TAREFA A REALIZAR: No texto sobre a liderança socialista, reescreva o trecho desde "É certo que" até "dar-lhe a mão.", inclusive, trocando "desastrado" por "desajeitado".

Costa, seu sucessor, até fingiu uns anos que era bem comportado no âmbito partidário. Tentava apresentar-se como respeitador da escolha das bases do partido. Mas todos sabiam que estava sempre espera de um deslize de Seguro para o “morder nas canelas”. E, por cá, os seus seguidores faziam o mesmo. Sem qualquer tipo de pudor.

É certo que Seguro não era um líder com ideias. E era, claramente, desastrado nas mais diversas situações. Entre os socialistas açorianos eram visíveis os incómodos sentidos com quem os liderava a nível nacional. Diga-se, contudo, que ultrapassavam facilmente esses constrangimentos, não tendo qualquer pejo em recusar dar-lhe a mão.

Há um episódio paradigmático, aliás, passado no congresso em que se fez a transição de liderança nos Açores. Por cá estiveram Costa e Seguro. O primeiro a abrir o evento e o segundo a fechar.

Os sorrisos e salamaleques da abertura contrastaram com as caras de enfado do encerramento. As palmas e o “levanta e senta” do início do conclave marcaram a diferença com o silêncio e o “descansa na cadeira” do derradeiro.

REGISTOS LISTADOS:
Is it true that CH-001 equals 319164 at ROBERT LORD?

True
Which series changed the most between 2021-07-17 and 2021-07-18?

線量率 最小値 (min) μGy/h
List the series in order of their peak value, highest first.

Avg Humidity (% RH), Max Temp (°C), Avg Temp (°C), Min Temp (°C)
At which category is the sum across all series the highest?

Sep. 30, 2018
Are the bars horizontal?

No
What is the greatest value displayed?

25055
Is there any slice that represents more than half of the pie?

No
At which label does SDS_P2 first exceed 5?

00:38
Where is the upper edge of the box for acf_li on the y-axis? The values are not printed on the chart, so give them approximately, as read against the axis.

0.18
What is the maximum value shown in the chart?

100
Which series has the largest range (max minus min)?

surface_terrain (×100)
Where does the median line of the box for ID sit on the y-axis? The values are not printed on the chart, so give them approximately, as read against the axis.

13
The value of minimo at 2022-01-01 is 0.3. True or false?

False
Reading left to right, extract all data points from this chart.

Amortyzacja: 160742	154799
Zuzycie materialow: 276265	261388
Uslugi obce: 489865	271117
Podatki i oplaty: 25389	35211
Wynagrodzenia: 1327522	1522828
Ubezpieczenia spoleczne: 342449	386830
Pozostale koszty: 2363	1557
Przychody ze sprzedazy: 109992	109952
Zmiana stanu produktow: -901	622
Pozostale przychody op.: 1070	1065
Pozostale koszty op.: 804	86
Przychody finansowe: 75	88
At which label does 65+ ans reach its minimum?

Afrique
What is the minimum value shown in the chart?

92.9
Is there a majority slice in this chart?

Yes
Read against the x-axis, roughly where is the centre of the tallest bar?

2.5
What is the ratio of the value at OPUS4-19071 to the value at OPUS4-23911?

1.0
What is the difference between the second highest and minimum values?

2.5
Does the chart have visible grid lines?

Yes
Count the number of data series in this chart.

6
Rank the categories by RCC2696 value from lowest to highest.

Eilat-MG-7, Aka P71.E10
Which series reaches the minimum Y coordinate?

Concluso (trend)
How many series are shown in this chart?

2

A SUA SOLUÇÃO:
É certo que Seguro não era um líder com ideias. E era, claramente, desajeitado nas mais diversas situações. Entre os socialistas açorianos eram visíveis os incómodos sentidos com quem os liderava a nível nacional. Diga-se, contudo, que ultrapassavam facilmente esses constrangimentos, não tendo qualquer pejo em recusar dar-lhe a mão.